- _What is expected_
Both the line containing "People should remain" and the line containing "DDCVS’s bulletin is" belong to the span. Output exactly that span from the listing below, and nothing outside it.

- _Provided material_

::::::

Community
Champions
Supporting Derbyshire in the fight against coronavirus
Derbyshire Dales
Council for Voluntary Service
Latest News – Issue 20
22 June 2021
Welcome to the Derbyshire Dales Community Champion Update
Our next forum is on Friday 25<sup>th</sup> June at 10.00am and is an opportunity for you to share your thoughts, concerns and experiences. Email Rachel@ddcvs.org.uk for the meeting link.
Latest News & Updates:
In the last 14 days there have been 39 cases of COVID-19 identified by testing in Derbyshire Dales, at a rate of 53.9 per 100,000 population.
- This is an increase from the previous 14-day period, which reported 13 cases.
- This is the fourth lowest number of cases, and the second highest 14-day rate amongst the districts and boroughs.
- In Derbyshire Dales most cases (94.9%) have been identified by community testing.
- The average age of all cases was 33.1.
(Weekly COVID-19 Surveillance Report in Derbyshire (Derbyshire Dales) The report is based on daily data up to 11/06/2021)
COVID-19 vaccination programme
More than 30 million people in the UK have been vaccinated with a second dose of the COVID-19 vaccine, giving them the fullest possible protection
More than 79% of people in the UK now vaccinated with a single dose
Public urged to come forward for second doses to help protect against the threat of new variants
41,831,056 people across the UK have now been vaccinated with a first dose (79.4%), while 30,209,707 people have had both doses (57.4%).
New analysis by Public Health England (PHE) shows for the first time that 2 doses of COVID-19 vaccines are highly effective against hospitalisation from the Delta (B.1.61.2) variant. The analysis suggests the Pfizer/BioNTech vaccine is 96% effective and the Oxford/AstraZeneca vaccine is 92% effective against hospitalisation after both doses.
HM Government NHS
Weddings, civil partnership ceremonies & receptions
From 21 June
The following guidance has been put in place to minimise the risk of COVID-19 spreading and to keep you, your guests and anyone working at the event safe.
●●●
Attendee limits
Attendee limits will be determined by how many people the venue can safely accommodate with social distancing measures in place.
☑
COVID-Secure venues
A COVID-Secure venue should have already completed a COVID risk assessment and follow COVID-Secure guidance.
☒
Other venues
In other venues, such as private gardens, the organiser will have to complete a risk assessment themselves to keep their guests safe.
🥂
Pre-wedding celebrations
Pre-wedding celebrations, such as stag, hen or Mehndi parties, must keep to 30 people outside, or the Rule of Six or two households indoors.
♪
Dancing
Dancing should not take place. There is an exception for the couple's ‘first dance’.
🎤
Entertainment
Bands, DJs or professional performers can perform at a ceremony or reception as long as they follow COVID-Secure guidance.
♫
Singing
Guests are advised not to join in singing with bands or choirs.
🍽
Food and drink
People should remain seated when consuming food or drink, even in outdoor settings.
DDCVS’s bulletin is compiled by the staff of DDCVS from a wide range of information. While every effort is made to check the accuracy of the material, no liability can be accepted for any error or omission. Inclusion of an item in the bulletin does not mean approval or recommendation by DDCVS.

::::::

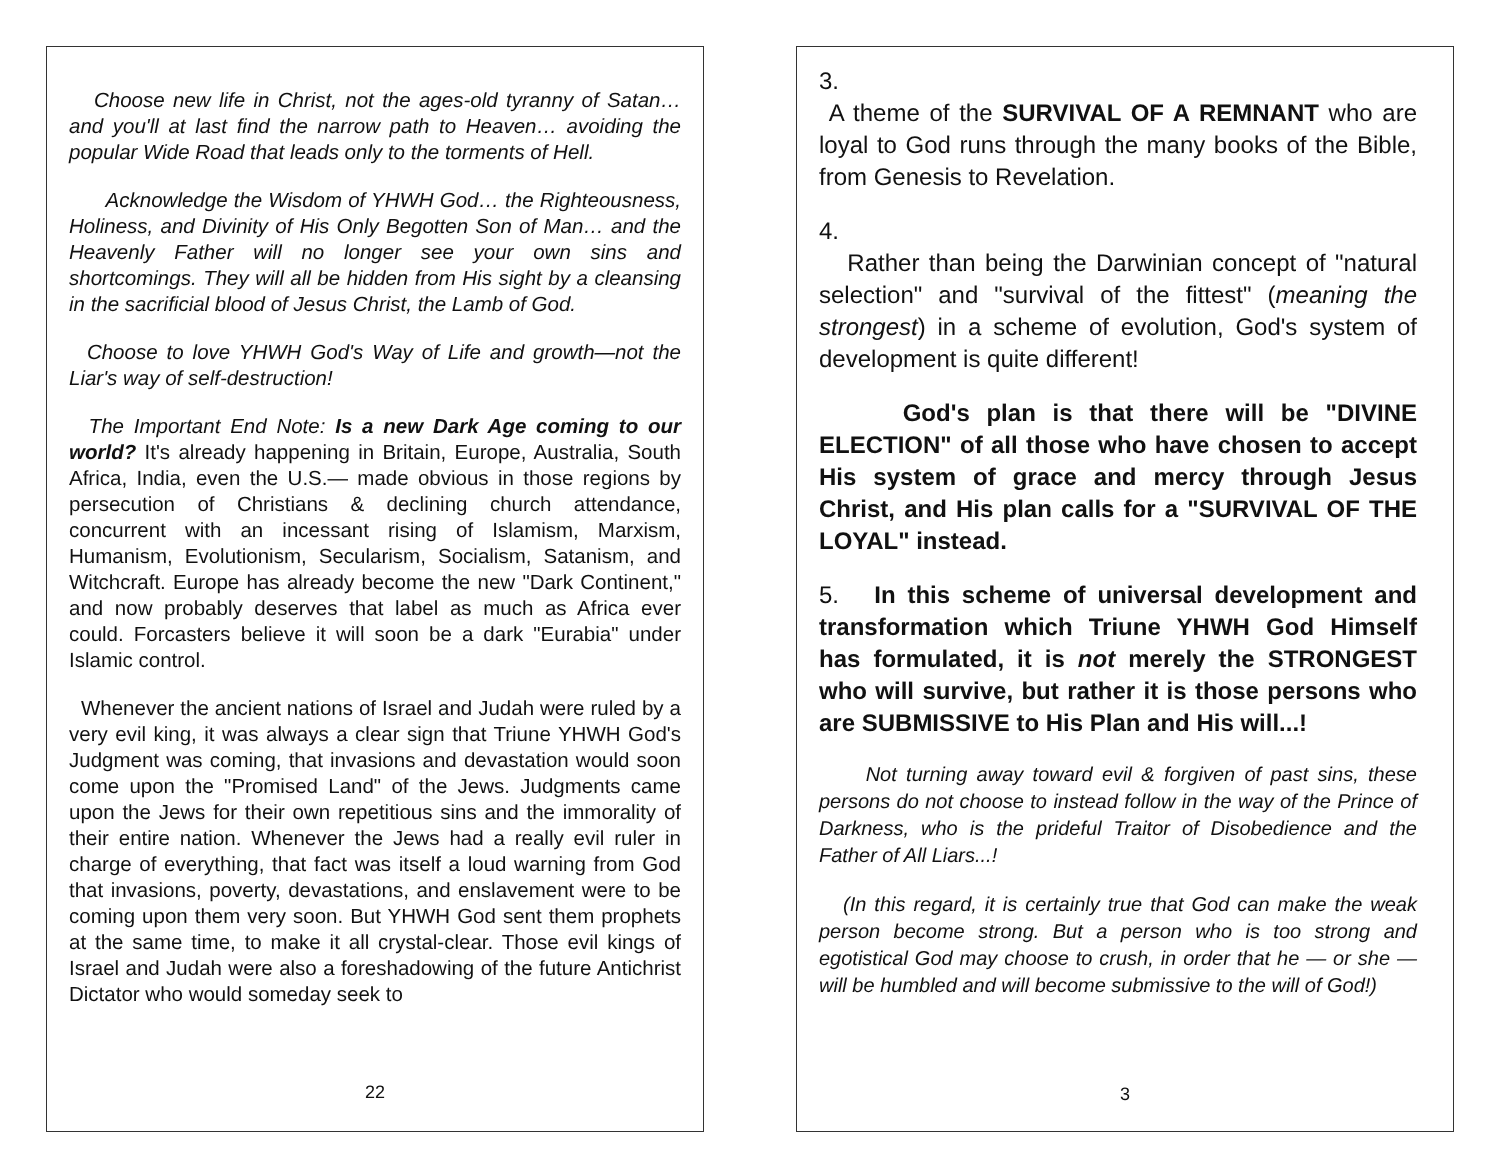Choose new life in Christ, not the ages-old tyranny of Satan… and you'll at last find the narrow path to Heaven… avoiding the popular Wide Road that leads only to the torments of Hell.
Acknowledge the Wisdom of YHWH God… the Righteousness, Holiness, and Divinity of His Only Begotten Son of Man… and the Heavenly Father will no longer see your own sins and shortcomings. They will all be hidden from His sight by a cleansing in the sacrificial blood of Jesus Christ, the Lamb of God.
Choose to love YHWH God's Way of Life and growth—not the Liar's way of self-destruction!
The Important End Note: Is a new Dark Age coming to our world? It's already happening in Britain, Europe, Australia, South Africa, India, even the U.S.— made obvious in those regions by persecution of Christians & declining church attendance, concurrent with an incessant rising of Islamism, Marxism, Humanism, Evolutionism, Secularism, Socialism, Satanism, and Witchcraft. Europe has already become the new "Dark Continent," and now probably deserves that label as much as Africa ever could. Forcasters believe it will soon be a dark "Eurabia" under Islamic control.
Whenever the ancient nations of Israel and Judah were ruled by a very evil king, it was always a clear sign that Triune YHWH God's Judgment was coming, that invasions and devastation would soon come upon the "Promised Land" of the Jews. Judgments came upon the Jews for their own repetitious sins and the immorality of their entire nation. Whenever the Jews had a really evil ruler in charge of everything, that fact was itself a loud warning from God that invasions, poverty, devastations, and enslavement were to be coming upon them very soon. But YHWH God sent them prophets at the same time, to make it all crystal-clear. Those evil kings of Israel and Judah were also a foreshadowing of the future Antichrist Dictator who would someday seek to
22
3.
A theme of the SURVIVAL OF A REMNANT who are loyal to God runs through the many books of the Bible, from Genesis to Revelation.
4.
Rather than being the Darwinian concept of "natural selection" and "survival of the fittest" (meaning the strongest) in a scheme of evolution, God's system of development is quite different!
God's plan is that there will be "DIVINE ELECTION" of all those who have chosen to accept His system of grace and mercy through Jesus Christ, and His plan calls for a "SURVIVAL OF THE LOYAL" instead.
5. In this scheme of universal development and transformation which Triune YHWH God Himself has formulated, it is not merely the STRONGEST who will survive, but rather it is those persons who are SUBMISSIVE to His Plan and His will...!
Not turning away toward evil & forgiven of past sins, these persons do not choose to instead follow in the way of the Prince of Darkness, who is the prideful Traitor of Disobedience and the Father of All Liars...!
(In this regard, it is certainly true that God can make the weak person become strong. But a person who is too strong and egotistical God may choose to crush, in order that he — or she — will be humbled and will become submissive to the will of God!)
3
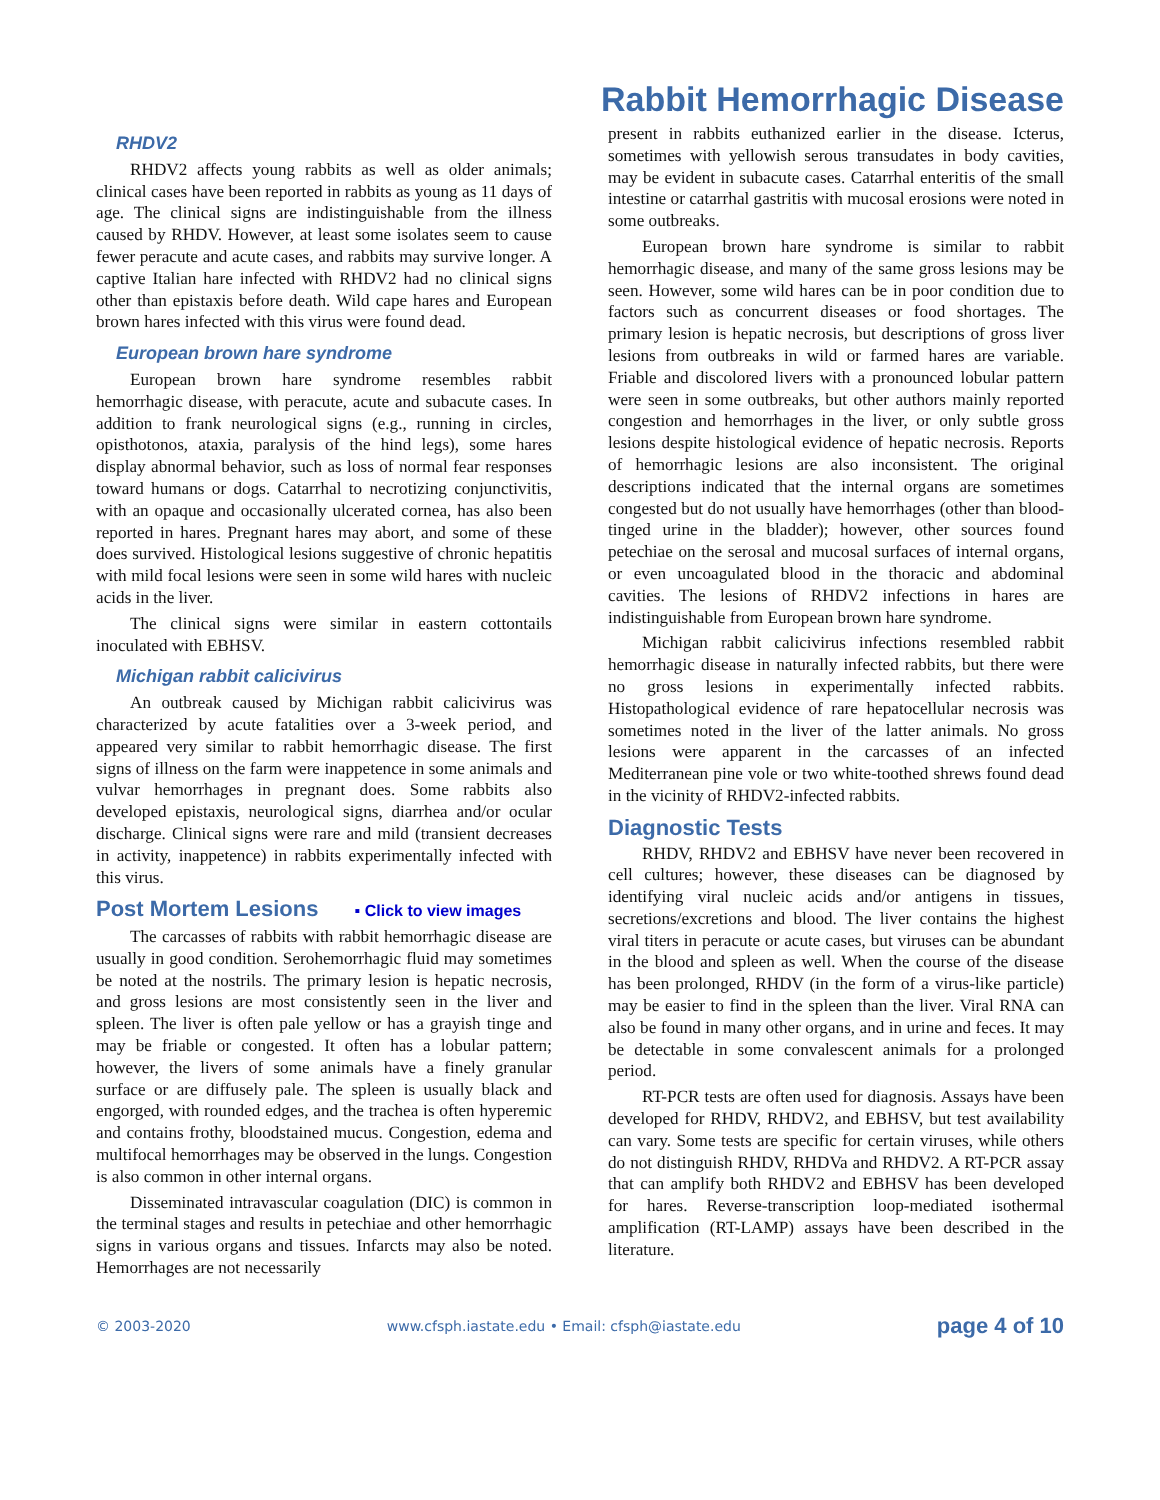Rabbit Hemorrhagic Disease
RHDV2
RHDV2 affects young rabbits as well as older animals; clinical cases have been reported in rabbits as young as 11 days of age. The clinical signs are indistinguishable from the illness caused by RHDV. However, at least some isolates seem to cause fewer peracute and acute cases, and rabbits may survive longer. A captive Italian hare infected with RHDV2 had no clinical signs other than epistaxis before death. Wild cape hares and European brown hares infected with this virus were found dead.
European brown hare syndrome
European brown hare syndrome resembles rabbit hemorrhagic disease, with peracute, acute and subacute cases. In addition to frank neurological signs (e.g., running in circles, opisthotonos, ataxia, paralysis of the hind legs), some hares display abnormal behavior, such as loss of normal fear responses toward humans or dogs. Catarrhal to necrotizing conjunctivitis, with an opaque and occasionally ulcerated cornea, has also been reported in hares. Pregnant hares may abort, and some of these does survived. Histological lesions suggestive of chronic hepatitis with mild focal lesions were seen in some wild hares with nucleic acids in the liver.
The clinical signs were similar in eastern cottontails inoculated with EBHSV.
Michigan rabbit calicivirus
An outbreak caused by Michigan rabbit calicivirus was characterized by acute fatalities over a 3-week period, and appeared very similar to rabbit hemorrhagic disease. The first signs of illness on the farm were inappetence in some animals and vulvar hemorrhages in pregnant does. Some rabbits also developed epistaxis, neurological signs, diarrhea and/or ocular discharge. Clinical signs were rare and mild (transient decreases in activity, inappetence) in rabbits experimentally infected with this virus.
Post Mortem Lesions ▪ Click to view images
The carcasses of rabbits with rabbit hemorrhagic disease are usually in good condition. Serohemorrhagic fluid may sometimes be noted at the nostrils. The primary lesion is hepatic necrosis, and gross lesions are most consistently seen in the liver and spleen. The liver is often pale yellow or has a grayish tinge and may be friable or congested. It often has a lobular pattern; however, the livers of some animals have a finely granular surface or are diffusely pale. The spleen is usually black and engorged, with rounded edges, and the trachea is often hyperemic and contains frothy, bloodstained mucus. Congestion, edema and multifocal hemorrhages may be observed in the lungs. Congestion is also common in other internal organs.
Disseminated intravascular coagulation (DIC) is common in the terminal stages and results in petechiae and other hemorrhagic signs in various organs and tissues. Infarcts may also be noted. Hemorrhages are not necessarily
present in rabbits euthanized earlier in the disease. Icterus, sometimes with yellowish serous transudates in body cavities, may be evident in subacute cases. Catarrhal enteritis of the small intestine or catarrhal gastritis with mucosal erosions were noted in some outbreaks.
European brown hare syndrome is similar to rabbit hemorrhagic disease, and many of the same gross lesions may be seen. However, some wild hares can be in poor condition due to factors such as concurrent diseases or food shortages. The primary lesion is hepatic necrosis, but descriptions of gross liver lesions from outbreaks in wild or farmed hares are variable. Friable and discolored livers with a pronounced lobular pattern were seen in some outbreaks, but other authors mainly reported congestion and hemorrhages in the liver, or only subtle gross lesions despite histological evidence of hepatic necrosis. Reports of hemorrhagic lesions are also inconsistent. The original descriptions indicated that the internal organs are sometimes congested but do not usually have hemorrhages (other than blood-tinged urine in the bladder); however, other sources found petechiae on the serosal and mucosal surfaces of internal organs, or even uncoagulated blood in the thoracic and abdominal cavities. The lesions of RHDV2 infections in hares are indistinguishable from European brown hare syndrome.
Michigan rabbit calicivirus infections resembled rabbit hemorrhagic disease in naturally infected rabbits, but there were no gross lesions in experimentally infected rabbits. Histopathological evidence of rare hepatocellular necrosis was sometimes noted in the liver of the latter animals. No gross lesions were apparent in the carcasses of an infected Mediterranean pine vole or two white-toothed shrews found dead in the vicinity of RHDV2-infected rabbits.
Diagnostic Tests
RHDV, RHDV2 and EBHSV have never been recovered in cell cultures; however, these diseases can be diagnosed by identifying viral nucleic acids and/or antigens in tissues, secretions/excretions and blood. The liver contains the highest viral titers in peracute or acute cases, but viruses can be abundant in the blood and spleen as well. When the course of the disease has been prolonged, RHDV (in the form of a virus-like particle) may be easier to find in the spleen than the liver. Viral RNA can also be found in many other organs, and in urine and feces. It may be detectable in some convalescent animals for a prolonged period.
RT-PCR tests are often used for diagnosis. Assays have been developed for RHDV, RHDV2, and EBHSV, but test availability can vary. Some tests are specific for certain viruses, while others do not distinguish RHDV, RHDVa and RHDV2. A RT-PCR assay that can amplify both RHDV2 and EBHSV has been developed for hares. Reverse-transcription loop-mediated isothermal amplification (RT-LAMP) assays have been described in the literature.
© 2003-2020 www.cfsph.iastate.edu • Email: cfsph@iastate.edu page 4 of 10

::::::

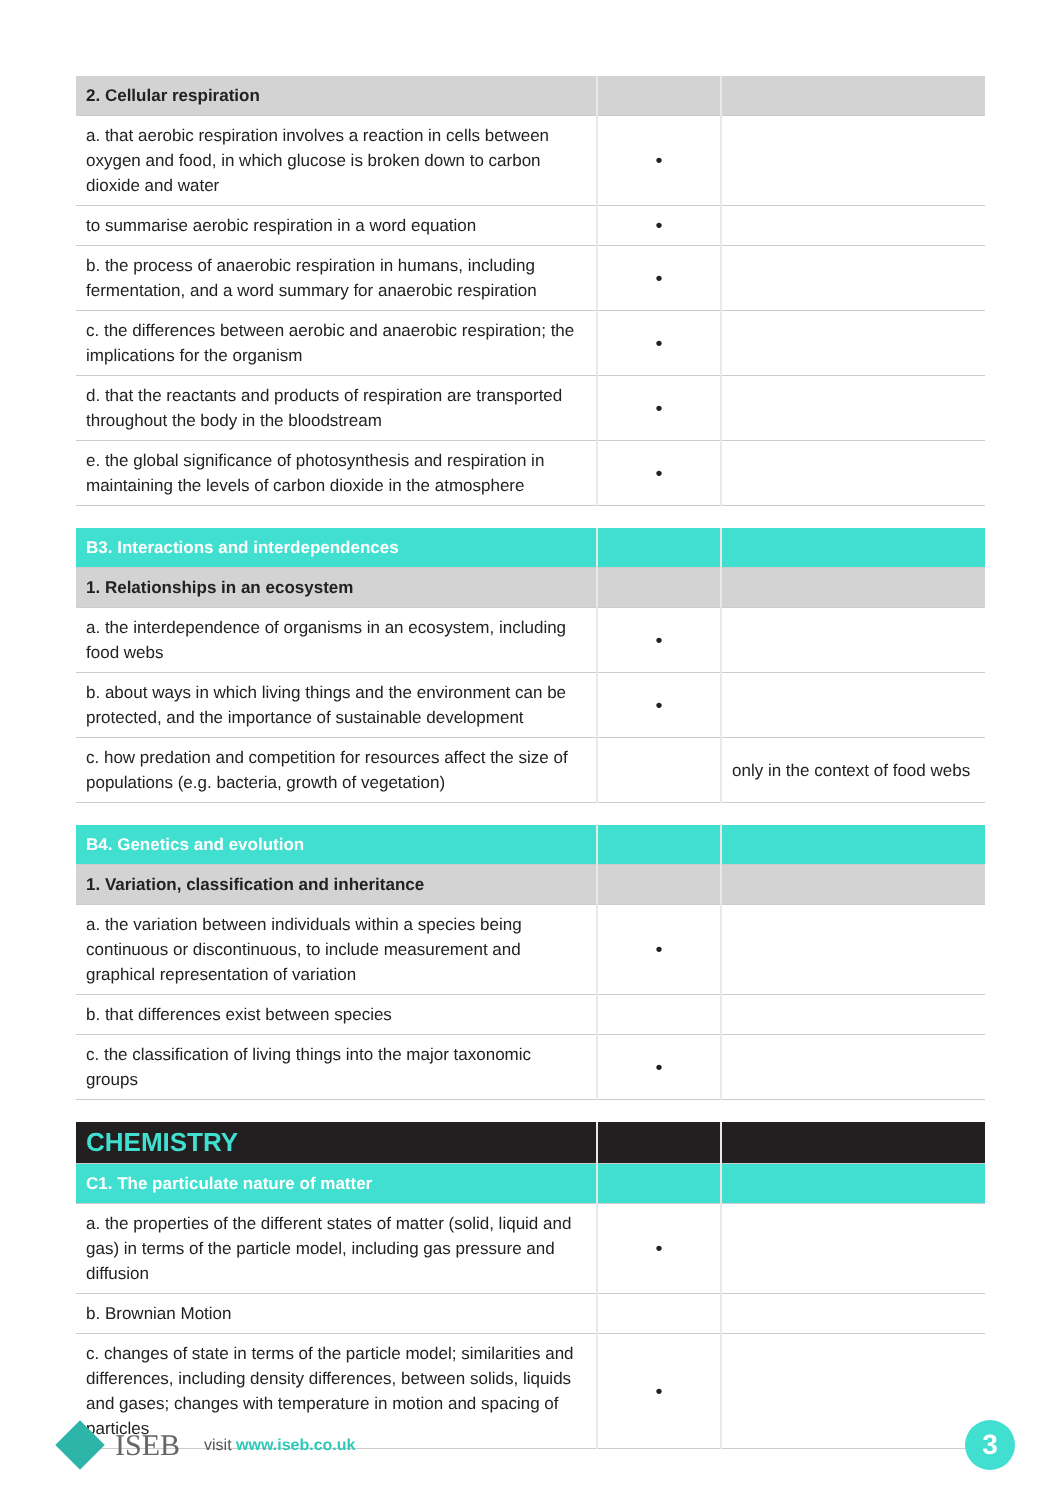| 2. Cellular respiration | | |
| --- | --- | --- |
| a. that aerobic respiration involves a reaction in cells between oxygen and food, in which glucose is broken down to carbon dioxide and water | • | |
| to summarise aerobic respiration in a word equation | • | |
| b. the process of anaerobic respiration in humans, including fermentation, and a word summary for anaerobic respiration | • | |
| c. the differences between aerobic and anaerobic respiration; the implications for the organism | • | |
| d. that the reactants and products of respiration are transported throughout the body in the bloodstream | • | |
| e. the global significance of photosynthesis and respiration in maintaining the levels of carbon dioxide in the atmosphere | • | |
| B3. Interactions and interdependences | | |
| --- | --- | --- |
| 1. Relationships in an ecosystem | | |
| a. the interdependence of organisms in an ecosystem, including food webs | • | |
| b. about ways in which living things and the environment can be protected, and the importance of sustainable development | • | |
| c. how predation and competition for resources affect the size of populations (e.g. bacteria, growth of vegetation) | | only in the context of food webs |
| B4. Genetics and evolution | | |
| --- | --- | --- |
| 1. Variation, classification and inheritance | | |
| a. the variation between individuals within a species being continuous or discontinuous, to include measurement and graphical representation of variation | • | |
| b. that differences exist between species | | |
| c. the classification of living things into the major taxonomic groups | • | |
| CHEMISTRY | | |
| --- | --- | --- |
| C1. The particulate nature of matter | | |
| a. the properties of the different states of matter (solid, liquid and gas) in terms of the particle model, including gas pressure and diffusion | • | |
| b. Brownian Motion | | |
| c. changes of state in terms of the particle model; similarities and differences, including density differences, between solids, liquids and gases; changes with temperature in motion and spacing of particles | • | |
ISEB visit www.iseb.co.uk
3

::::::

- _Exercise response_
People should remain seated when consuming food or drink, even in outdoor settings.
DDCVS’s bulletin is compiled by the staff of DDCVS from a wide range of information. While every effort is made to check the accuracy of the material, no liability can be accepted for any error or omission. Inclusion of an item in the bulletin does not mean approval or recommendation by DDCVS.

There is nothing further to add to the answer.